Indoor Play–Beat the winter slog in the Berkshires with a game of trivia
If April is the cruelest month, as poet T.S. Eliot wrote, then March takes a close second as winter in the Berkshires makes its slow departure. As the snow wanes and it feels like the lawn at Tanglewood will never be green again, many locals turn to neighborhood establishments to liven things up. Trivia nights in bars are most common, although a slew of other options also exist.
(Photo above: Locals having some serious fun at The Knox Trail Inn in Otis, every Thursday night at 7.)
Palazzi plays on a team with eight to ten neighbors, rooted in a bit of healthy competition. “It’s Tolland Road vs. Kibbie Road,” he explains of the two teams’ respective neighborhoods.
The game is low-key—participants scribble answers in black and white composition notebooks—but the atmosphere is lively. Images are projected on a giant TV screen and questions about each follow, on subjects ranging from famous sportscasters and musical bands to the obscure spelling of words like “yarmulke.” The wood-paneled dining room is warmed by a crackling fire, and everyone is welcome—including kids. Palazzi and his crew are thankful for the hilltown establishment, where they enjoy pub fare before the game starts.
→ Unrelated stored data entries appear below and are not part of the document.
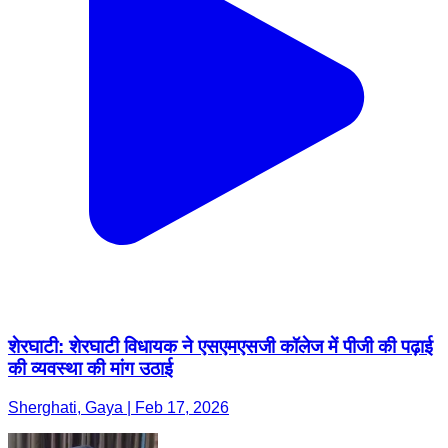
शेरघाटी: शेरघाटी विधायक ने एसएमएसजी कॉलेज में पीजी की पढ़ाई
की व्यवस्था की मांग उठाई
Sherghati, Gaya | Feb 17, 2026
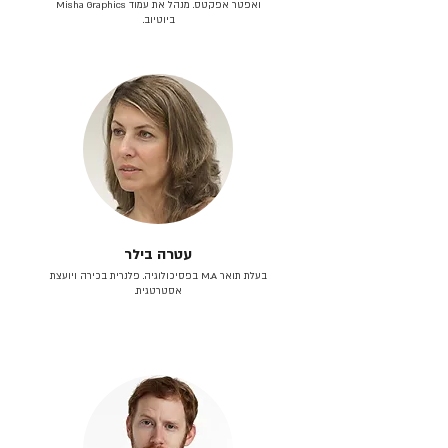
ואפטר אפקטס. מנהל את עמוד Misha Graphics
ביוטיוב.
עטרה בילר
בעלת תואר M.A בפסיכולוגיה. פלנרית בכירה ויועצת
אסטרטגית.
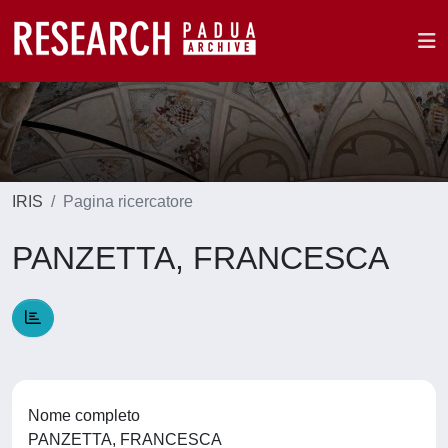
IRIS
Pagina ricercatore
PANZETTA, FRANCESCA
Nome completo
PANZETTA, FRANCESCA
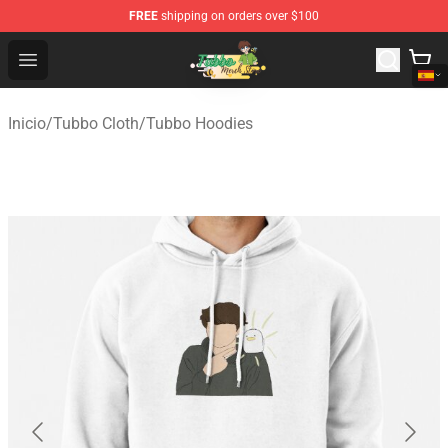
FREE
shipping on orders over $100
Tubbo Store - Official Tubbo Merchandise Shop
Open menu
Inicio
/
Tubbo Cloth
/
Tubbo Hoodies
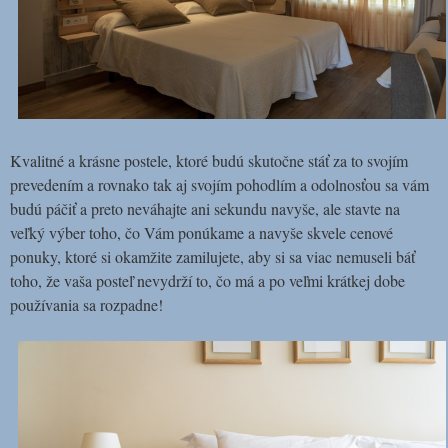
Kvalitné a krásne postele, ktoré budú skutočne stáť za to svojím
prevedením a rovnako tak aj svojím pohodlím a odolnosťou sa vám
budú páčiť a preto neváhajte ani sekundu navyše, ale stavte na
veľký výber toho, čo Vám ponúkame a navyše skvele cenové
ponuky, ktoré si okamžite zamilujete, aby si sa viac nemuseli báť
toho, že vaša posteľ nevydrží to, čo má a po veľmi krátkej dobe
používania sa rozpadne!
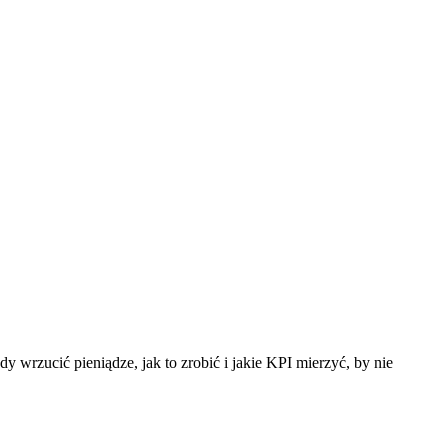
y wrzucić pieniądze, jak to zrobić i jakie KPI mierzyć, by nie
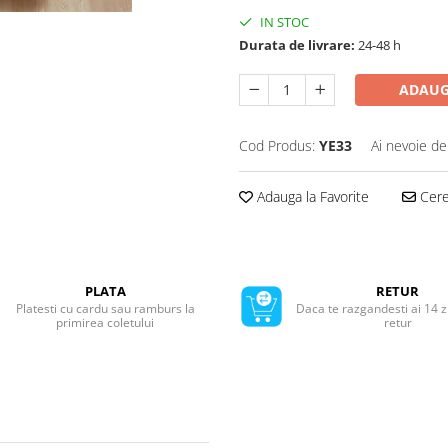
IN STOC
Durata de livrare:
24-48 h
ADAUG
Cod Produs:
YE33
Ai nevoie de
Adauga la Favorite
Cere 
PLATA
RETUR
Platesti cu cardu sau ramburs la
Daca te razgandesti ai 14 z
primirea coletului
retur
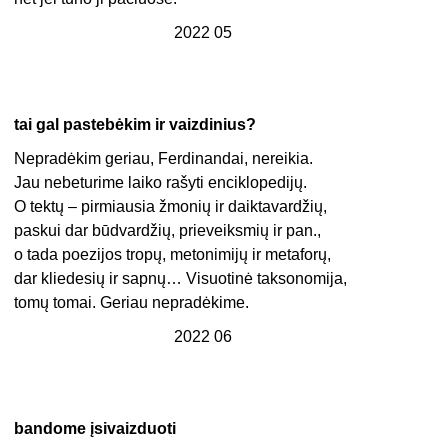
2022 05
tai gal pastebėkim ir vaizdinius?
Nepradėkim geriau, Ferdinandai, nereikia.
Jau nebeturime laiko rašyti enciklopedijų.
O tektų – pirmiausia žmonių ir daiktavardžių,
paskui dar būdvardžių, prieveiksmių ir pan.,
o tada poezijos tropų, metonimijų ir metaforų,
dar kliedesių ir sapnų… Visuotinė taksonomija,
tomų tomai. Geriau nepradėkime.
2022 06
bandome įsivaizduoti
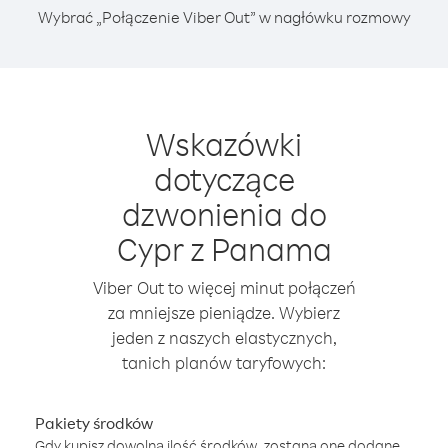
Wybrać „Połączenie Viber Out” w nagłówku rozmowy
Wskazówki
dotyczące
dzwonienia do
Cypr z Panama
Viber Out to więcej minut połączeń
za mniejsze pieniądze. Wybierz
jeden z naszych elastycznych,
tanich planów taryfowych:
Pakiety środków
Gdy kupisz dowolną ilość środków, zostaną one dodane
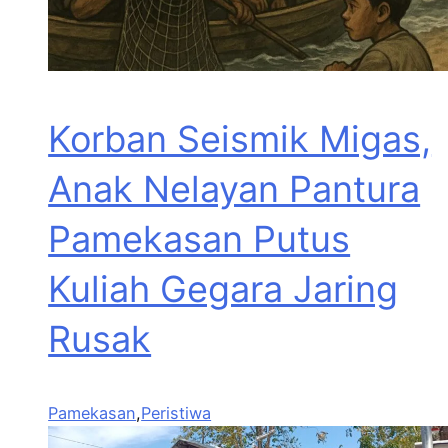
Korban Seismik Migas,
Anak Nelayan Pantura
Pamekasan Putus
Kuliah Gegara Jaring
Rusak
Pamekasan
,
Peristiwa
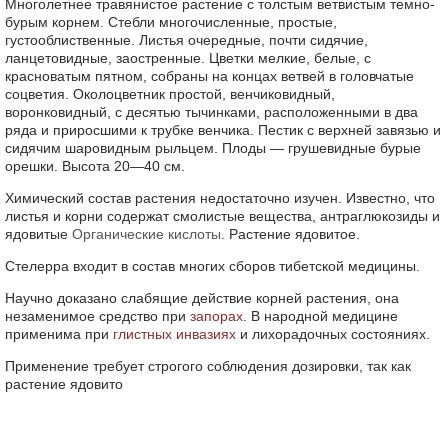
Многолетнее травянистое растение с толстым ветвистым темно-
бурым корнем. Стебли многочисленные, простые,
густооблиственные. Листья очередные, почти сидячие,
ланцетовидные, заостренные. Цветки мелкие, белые, с
красноватым пятном, собраны на концах ветвей в головчатые
соцветия. Околоцветник простой, венчиковидный,
воронковидный, с десятью тычинками, расположенными в два
ряда и приросшими к трубке венчика. Пестик с верхней завязью и
сидячим шаровидным рыльцем. Плоды — грушевидные бурые
орешки. Высота 20—40 см.
Химический состав растения недостаточно изучен. Известно, что
листья и корни содержат смолистые вещества, антраглюкозиды и
ядовитые
Органические кислоты
. Растение ядовитое.
Стелерра входит в состав многих сборов тибетской медицины.
Научно доказано слабящие действие корней растения, она
незаменимое средство при
запорах
. В народной медицине
применима при
глистных инвазиях
и лихорадочных состояниях.
Применение требует строгого соблюдения дозировки, так как
растение ядовито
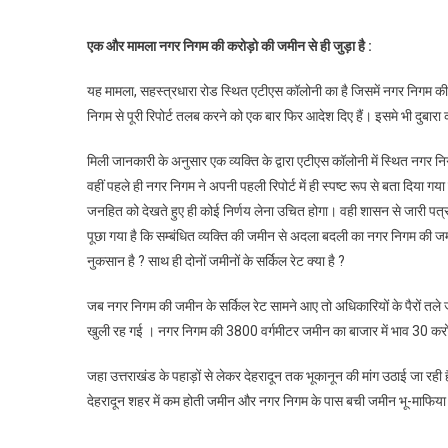
एक और मामला नगर निगम की करोड़ो की जमीन से ही जुड़ा है :
यह मामला, सहस्त्रधारा रोड स्थित एटीएस कॉलोनी का है जिसमें नगर निगम क
निगम से पूरी रिपोर्ट तलब करने को एक बार फिर आदेश दिए हैं। इसमे भी दुबारा कई ब
मिली जानकारी के अनुसार एक व्यक्ति के द्वारा एटीएस कॉलोनी में स्थित नग
वहीं पहले ही नगर निगम ने अपनी पहली रिपोर्ट में ही स्पष्ट रूप से बता दिया 
जनहित को देखते हुए ही कोई निर्णय लेना उचित होगा। वही शासन से जारी पत्र 
पूछा गया है कि सम्बंधित व्यक्ति की जमीन से अदला बदली का नगर निगम की जमीन
नुकसान है ? साथ ही दोनों जमीनों के सर्किल रेट क्या है ?
जब नगर निगम की जमीन के सर्किल रेट सामने आए तो अधिकारियों के पैरों तल
खुली रह गई । नगर निगम की 3800 वर्गमीटर जमीन का बाजार में भाव 30 कर
जहा उत्तराखंड के पहाड़ों से लेकर देहरादून तक भूकानून की मांग उठाई जा रही
देहरादून शहर में कम होती जमीन और नगर निगम के पास बची जमीन भू-माफिया 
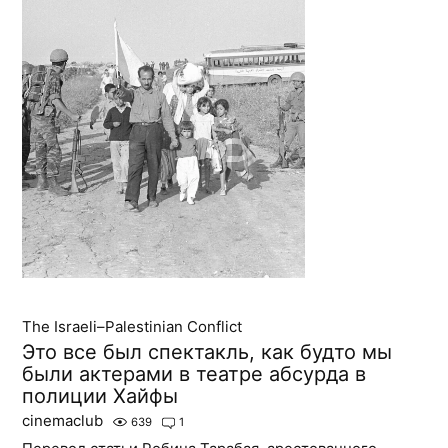
The Israeli–Palestinian Conflict
Это все был спектакль, как будто мы
были актерами в театре абсурда в
полиции Хайфы
cinemaclub
639
1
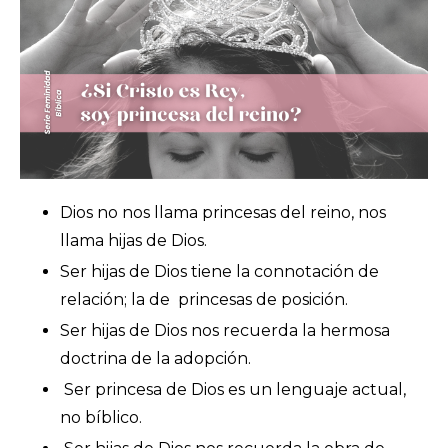
Dios no nos llama princesas del reino, nos
llama hijas de Dios.
Ser hijas de Dios tiene la connotación de
relación; la de princesas de posición.
Ser hijas de Dios nos recuerda la hermosa
doctrina de la adopción.
Ser princesa de Dios es un lenguaje actual,
no bíblico.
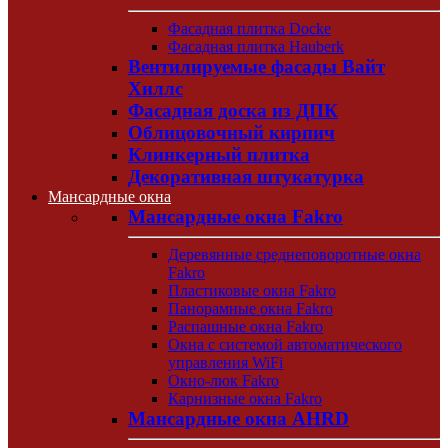
Фасадная плитка Docke
Фасадная плитка Hauberk
Вентилируемые фасады Вайт
Хиллс
Фасадная доска из ДПК
Облицовочный кирпич
Клинкерный плитка
Декоративная штукатурка
Мансардные окна
Мансардные окна Fakro
Деревянные среднеповоротные окна
Fakro
Пластиковые окна Fakro
Панорамные окна Fakro
Распашные окна Fakro
Окна с системой автоматического
управления WiFi
Окно-люк Fakro
Карнизные окна Fakro
Мансардные окна AHRD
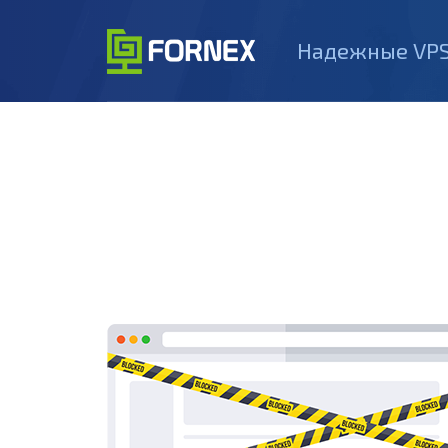
Надежные VPS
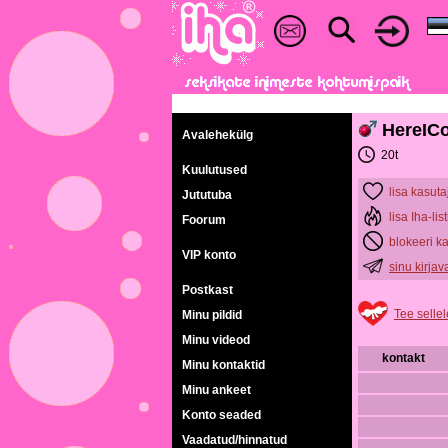
HereIC
Avalehekülg
20t
Kuulutused
lisa kasuta
Jututuba
lisa Iha-list
Foorum
blokeeri k
VIP konto
sinu kirja
Postkast
Tee sellel
Minu pildid
Minu videod
kontakt
Minu kontaktid
Minu ankeet
Konto seaded
Vaadatud/hinnatud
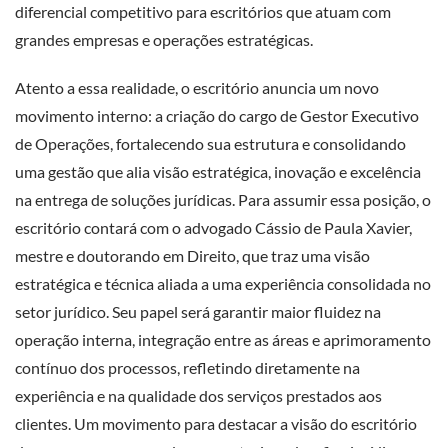
diferencial competitivo para escritórios que atuam com
grandes empresas e operações estratégicas.
Atento a essa realidade, o escritório anuncia um novo
movimento interno: a criação do cargo de Gestor Executivo
de Operações, fortalecendo sua estrutura e consolidando
uma gestão que alia visão estratégica, inovação e excelência
na entrega de soluções jurídicas. Para assumir essa posição, o
escritório contará com o advogado Cássio de Paula Xavier,
mestre e doutorando em Direito, que traz uma visão
estratégica e técnica aliada a uma experiência consolidada no
setor jurídico. Seu papel será garantir maior fluidez na
operação interna, integração entre as áreas e aprimoramento
contínuo dos processos, refletindo diretamente na
experiência e na qualidade dos serviços prestados aos
clientes. Um movimento para destacar a visão do escritório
“It’s great to feel the support of locals,” says Bethany Riiska Perry, who grew up in Otis and manages “the Knox,” an establishment that dates back to 1776, when General Henry Knox drove his troops through town en route from Boston to Fort Ticonderoga—a fun fact that could make its way into one of three trivia rounds on any given Thursday night.
Trivia enthusiasts run the gamut, from those who enjoy an organized activity at their favorite watering hole to avid at-home Jeopardy! watchers. Jack Passetto is a regular at the Barrington Brewery’s Tuesday evening trivia. The retired sixth-grade English and social studies teacher from Great Barrington is drawn to the academic vibe and the competition.
“I just love trivia; it’s addictive,” he says of the eight-question rounds in which participants “bid” on the likelihood that they know the correct answer. A point value, ranging from 1 to 8, is elected for each question that involves a bit of friendly gambling. Participants play individually or in teams for gift cards to the establishment.
For trivia with a twist, head to HiLo in North Adams, where Eric Enderle hosts music trivia every other Sunday night at 7. Participants test their knowledge of everything music—from The Beatles to Lil Nas X—for a chance at prizes that includes gift cards and tickets to the comedy club and live music venue. Enderle’s approach is like MTV’s Remote Control—a game show from the late-’80s—and includes audio and video in the trivia rounds, often with live musicians.
“We mix it up a little and get more and more people every week,” says Enderle.
If you’re keen on connecting more than competing, there’s Mahjong at the Monterey Community Center on Monday evenings at 7. All are welcome on a walk-in basis, and regulars are on hand to teach others or slow the pace for those who are learning.
“It’s a very friendly game, and it keeps my mind going,” says Rebecca Wolin, a Monterey resident who only recently learned the game after taking a class at the Bushnell-Sage Library in Sheffield. Played with a set of 144 tiles that show Chinese characters and symbols, Mahjong is often compared to gin rummy.
Maureen Banner is a fan of Canasta, a game of the Rummy family made popular in the 1950s that she plays Thursday nights in Monterey. Since retiring, Banner credits this type of activity as increasing her social capital—a positive product of human interaction—that keeps her engaged and connected. “Doing this is such a different thing for my brain, plus it’s fun!” she says of the highly social and moderately competitive atmosphere among those who play.
On March 21, 2020 Pitch enthusiasts will head to Great Barrington for the Friends of Moe benefit tournament at the VFW. “We are able to create a really positive way to bring the community together,” says Randy Koldys. The game—drawing close to 40, two-person teams each year—is in memory of his partner, Maureen Snyder, who died of leukemia. Proceeds go to help families facing hard times.